→ **Document source**
-------

Traduction d’une lettre d’un Anglais (extraits), sur les traitements infligés aux fédérés par les Versaillais.
"Général,
...à Sceaux un capitaine d’infanterie nous fit arrêter, sous le prétexte que nos laissez-passer pour Versailles ne suffisaient pas pour nous permettre de rentrer à Paris.
Conduits de poste en poste, nous arrivâmes enfin à Versailles à quatre heures de l’après-midi.
On nous dirigea sur une caserne de gendarmerie où nous trouvâmes un garçon de treize ans, une vieille femme de cinquante ans et deux ouvriers, arrêtés tous les quatre en retournant de leur ouvrage au collège de Sainte-Barbe, à Fontenay.
Je m’arrête sur ces détails pour que vous puissiez vous former une idée nette des faits, tels qu’ils se sont passés, et juger par vous-même si la façon de procéder du gouvernement de Versailles ne doit pas être condamnée par le monde civilisé.
Une demi-heure après notre arrivée, les gendarmes procédèrent à l’enchaînement des malheureux que je viens de vous mentionner et les lièrent ensemble.

-------

→ **Listing fourni**
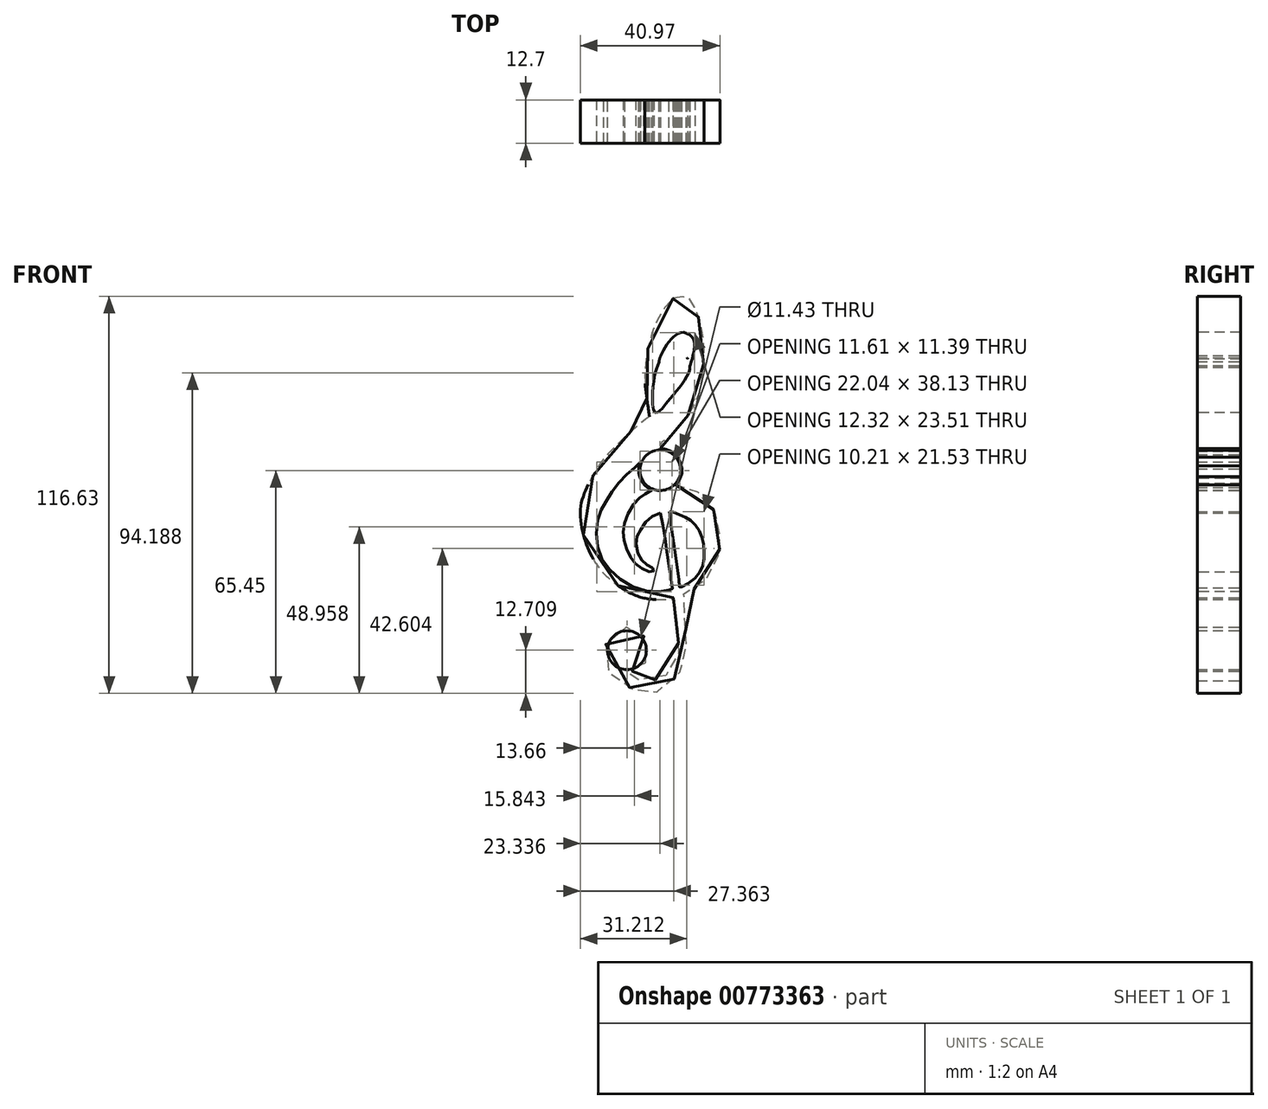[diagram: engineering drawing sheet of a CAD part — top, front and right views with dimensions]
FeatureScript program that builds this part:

-------

→ **Tâche donnée**
D'après la lettre sur les fédérés, expliquez en une à trois phrases pourquoi l'auteur s'attarde sur les détails de son récit.

→ **Réponse attendue**
L'auteur s'arrête sur ces détails pour que le général à qui il écrit puisse se former une idée nette des faits, tels qu'ils se sont passés. Il veut aussi que son destinataire juge par lui-même si la façon de procéder du gouvernement de Versailles ne doit pas être condamnée par le monde civilisé.